Another thing to be aware of is the type of wood you are planning to burn. This is important, whether you buy or cut your own. Not all firewood is created equal. The heating value, or Btu, is dependent on the location and the type of wood cut. For example: beetle-killed white spruce that is cut as standing dead wood burns well and in theory has more Btu per cord than black spruce. However, fire-killed black spruce, with the bark off, has the resin locked in and thus will burn hotter and longer than any other wood we have in Alaska.

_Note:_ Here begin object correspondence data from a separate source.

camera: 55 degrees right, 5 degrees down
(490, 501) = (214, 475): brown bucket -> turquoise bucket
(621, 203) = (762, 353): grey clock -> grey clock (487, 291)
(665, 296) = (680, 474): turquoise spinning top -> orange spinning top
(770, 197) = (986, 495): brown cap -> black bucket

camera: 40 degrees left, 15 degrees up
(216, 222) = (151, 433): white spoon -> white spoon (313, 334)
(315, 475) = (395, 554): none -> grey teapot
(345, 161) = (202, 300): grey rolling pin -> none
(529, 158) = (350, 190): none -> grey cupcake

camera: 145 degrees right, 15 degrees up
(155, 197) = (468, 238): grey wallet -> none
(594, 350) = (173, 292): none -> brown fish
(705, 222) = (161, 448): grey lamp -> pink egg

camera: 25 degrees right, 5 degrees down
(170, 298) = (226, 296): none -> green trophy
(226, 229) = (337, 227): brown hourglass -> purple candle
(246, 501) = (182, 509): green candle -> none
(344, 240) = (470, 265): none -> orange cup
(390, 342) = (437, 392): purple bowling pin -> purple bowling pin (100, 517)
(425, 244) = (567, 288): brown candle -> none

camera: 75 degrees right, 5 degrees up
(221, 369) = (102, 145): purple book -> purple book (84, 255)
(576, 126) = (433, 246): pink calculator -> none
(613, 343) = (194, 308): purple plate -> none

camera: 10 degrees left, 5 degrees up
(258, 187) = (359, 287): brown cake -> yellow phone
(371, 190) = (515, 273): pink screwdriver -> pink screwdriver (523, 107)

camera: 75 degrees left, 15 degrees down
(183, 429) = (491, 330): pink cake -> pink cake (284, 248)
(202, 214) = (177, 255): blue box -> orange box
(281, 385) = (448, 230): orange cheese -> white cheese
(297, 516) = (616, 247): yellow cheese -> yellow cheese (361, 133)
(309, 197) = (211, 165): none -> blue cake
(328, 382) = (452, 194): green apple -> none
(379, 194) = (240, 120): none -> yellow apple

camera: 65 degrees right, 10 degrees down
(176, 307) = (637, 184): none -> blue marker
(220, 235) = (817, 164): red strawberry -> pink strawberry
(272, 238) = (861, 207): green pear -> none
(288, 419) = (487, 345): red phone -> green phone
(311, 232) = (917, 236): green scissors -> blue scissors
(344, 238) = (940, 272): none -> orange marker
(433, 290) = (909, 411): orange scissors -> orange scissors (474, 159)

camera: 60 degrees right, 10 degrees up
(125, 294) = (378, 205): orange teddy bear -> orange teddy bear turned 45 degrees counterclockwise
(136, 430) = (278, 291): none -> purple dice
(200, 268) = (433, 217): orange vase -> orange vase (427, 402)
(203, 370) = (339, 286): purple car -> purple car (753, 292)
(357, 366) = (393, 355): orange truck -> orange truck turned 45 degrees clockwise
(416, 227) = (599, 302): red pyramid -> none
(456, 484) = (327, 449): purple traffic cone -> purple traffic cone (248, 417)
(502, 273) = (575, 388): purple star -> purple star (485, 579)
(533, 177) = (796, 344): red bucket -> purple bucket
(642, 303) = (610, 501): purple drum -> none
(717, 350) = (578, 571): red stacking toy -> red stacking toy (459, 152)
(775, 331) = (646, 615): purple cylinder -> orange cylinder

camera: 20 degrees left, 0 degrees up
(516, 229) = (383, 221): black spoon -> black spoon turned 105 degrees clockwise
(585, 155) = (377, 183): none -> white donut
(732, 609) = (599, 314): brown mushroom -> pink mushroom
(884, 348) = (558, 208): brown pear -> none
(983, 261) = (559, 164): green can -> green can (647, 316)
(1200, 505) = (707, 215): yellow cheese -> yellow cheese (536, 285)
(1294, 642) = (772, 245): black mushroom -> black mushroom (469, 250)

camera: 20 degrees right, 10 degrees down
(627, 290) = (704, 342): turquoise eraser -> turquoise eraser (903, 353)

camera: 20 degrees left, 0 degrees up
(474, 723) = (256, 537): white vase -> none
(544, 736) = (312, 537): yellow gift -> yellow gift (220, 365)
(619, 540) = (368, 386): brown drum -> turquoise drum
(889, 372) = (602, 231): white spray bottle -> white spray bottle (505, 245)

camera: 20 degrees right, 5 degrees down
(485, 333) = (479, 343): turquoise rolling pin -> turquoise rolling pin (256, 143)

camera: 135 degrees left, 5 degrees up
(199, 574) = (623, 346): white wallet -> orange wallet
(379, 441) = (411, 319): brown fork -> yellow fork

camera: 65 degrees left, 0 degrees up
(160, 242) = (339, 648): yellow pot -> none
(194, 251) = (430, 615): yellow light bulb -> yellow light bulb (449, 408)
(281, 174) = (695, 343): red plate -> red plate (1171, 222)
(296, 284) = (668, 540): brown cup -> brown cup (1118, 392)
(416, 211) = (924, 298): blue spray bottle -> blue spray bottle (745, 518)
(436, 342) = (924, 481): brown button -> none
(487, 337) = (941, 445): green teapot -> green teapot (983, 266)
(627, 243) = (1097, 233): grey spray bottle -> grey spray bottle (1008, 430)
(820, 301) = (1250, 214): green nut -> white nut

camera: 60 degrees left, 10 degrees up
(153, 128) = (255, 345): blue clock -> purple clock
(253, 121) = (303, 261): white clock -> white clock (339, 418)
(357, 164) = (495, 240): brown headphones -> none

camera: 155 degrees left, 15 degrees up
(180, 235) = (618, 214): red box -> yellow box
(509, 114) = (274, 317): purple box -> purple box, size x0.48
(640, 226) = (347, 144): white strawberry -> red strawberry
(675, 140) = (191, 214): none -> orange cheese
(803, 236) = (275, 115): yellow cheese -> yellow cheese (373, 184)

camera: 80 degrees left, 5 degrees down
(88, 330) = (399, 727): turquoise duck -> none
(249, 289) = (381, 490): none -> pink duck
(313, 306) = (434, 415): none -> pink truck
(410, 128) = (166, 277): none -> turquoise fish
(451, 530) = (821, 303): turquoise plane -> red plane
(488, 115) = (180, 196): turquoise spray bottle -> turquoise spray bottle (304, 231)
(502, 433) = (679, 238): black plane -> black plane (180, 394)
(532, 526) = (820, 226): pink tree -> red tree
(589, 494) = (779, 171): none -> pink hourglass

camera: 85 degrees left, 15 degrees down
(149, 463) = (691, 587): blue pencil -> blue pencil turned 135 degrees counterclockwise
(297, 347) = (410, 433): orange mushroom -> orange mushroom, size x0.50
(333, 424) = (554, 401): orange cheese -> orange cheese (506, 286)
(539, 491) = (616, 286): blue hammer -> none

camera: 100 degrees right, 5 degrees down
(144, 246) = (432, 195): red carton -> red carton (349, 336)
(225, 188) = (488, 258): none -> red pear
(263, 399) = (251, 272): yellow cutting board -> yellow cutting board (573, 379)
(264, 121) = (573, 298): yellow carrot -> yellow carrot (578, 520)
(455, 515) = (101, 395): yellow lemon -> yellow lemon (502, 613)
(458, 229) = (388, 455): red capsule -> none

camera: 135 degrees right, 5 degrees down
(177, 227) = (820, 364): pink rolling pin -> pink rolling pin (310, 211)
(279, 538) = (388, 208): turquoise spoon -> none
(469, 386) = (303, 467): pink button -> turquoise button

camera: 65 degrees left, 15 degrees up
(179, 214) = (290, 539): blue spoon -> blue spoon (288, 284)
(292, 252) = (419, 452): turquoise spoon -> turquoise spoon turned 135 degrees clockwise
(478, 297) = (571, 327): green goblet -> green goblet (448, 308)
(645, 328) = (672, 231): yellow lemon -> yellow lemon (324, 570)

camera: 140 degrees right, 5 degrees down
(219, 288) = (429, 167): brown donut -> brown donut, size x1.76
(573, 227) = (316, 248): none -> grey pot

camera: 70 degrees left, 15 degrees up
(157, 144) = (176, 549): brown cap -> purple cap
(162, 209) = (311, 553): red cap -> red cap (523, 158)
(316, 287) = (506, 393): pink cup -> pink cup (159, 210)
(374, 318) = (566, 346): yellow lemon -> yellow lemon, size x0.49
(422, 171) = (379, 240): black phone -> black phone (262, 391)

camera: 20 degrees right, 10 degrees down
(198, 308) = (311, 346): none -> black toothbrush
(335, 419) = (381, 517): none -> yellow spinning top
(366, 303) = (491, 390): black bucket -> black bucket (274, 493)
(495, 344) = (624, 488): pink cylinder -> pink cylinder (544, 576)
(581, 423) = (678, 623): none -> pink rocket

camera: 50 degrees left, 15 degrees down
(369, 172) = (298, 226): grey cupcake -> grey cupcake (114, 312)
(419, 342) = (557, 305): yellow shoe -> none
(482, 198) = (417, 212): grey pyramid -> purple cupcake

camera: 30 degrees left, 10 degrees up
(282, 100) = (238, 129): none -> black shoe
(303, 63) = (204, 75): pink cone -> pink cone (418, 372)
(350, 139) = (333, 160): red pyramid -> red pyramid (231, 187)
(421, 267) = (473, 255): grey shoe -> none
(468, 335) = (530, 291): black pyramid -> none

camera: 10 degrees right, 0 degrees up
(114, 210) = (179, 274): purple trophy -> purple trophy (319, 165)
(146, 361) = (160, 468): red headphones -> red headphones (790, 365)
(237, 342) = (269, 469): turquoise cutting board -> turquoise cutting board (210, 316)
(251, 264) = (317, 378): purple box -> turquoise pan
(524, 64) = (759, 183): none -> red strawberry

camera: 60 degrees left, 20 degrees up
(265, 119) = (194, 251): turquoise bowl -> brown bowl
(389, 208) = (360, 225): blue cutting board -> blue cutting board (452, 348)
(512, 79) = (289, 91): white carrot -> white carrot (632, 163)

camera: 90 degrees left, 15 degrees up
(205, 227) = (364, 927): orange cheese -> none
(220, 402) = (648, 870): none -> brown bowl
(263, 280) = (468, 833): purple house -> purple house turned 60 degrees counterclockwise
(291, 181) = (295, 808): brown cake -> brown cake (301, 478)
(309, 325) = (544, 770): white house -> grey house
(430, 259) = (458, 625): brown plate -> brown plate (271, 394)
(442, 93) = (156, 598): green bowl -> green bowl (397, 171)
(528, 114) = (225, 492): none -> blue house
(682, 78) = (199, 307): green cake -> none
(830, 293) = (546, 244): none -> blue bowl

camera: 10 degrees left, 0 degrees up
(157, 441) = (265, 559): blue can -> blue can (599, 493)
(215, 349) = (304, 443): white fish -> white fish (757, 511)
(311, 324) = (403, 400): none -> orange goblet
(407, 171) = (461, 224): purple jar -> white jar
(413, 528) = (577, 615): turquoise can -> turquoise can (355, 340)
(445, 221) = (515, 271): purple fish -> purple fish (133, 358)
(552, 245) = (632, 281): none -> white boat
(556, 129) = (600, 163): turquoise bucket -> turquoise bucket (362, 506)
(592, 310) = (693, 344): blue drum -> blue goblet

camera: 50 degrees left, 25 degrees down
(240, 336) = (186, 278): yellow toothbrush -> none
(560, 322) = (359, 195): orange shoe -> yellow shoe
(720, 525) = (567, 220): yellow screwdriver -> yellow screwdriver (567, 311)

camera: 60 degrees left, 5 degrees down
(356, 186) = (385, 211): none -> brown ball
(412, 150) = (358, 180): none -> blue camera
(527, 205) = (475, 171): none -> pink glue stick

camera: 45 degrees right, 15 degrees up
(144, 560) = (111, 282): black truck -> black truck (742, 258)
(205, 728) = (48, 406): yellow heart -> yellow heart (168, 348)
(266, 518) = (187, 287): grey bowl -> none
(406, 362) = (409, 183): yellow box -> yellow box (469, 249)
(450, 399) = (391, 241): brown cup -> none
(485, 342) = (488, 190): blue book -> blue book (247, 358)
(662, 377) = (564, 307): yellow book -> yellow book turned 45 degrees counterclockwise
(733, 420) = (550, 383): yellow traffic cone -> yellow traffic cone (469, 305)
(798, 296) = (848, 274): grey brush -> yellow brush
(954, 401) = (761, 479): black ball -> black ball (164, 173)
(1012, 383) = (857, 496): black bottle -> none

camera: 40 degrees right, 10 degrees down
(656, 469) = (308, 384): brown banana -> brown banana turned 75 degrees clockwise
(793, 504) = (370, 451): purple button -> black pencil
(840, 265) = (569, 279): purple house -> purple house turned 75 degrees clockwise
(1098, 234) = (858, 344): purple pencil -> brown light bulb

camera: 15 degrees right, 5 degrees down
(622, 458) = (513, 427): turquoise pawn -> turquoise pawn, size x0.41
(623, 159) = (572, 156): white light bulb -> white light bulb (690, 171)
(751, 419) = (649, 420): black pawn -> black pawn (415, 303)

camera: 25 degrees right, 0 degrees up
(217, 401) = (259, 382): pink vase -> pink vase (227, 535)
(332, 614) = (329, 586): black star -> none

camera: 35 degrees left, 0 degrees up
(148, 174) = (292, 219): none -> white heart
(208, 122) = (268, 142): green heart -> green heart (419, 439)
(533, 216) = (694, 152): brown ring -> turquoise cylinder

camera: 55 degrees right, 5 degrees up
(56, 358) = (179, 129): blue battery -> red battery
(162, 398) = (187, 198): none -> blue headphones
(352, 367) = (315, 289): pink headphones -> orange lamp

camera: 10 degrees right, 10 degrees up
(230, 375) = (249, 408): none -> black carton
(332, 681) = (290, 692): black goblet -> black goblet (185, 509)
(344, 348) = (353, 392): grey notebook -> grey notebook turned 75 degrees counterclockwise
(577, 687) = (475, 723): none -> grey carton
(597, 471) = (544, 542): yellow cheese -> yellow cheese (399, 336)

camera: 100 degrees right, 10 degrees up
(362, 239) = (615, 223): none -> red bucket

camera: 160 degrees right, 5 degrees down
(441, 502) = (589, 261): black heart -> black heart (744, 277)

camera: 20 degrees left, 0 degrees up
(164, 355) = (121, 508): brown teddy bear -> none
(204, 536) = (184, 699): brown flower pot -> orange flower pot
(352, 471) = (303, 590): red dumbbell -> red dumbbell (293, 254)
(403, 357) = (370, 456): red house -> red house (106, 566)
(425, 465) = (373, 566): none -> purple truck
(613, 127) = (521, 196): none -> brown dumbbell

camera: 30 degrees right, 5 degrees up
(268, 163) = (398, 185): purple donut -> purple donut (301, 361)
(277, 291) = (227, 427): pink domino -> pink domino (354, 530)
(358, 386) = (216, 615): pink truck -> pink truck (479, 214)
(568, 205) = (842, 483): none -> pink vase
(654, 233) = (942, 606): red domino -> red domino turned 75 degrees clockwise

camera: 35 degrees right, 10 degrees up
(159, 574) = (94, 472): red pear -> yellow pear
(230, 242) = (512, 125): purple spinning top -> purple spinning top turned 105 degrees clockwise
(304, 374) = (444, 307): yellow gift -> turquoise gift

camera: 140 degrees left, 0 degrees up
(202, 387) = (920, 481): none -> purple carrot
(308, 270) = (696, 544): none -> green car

Most folks try to avoid cottonwood and poplar. They are light, porous woods that have a fast burn time, high ash content and are relatively low in Btu. The following table is from the UAF Extension Service and will give a general overlay on what one can expect from various Alaskan woods. The table is not perfect and there is disagreement in Btu values from other tables one might find.

Wood type: weight per cord, approximate Btu

Birch: 3,450 pounds, 23.6 million

White spruce: 2,550 pounds, 18.4 million

Black spruce: 2,450 pounds, 16.1 million

Cottonwood: 2,100 pounds, 14.5 million

Aspen: 2,400 pounds, 16.6 million

Poplar: 2,100 pounds, 13.5 million

Fuel oil: 50 gallons, 6.7 million

Lignite coal: 2,000 pounds, 17.4 million

Electricity: 3,400 KW/hour

These values are based on “dry” wood with 20% moisture content. Green wood will be heavy and have as much as a 50% moisture content. The water in the wood boils off as it burns, siphoning off precious Btu. Wet firewood produces considerably more smoke. It also causes creosote issues on the inside of stove pipes, which leads to increased risk of chimney fires.

Aspen and poplar are common woods in the firewood trade. Dry wood of these types, especially with the bark off, is not a bad burning wood. I like dry cottonwood for spring and fall heating when I don’t require as much heat, but still want a fire to last all night. Avoid wet firewood of any type. Birch is one of the best woods, but take care that it is split. Birch dries poorly with the bark on.

One can see from the table above that there is very little difference in the cost of heat, regardless of the source. Coal is undoubtedly the cheapest. The drawback is that coal is smelly and dirty. Electricity is clean, — at least in your house — but tends to run at a high cost. Fuel oil is cheap — now — and easy. Wood is somewhere in the middle if you must buy it. Buying wood is full of potential pitfalls.

The best option is to cut your own wood. Four hundred bucks for a chain saw and an occasional chain will return the initial cost outlay relatively quickly. Cutting your own firewood is a good family activity that gives everyone a chance to feel that they are real part of the household. One can combine a firewood trip with a campfire and marshmallows.

I like to bring wood back to the house before cutting it into lengths. Small-diameter wood doesn’t need to be split, holds fire better and loads in the truck easier. Don’t forget to shield the back window on your truck so you don’t add the cost of a rear window onto your cheap load of wood. I could write a book on firewood, including the best type of snowmachine to haul it out of the woods. Enjoy the marshmallows.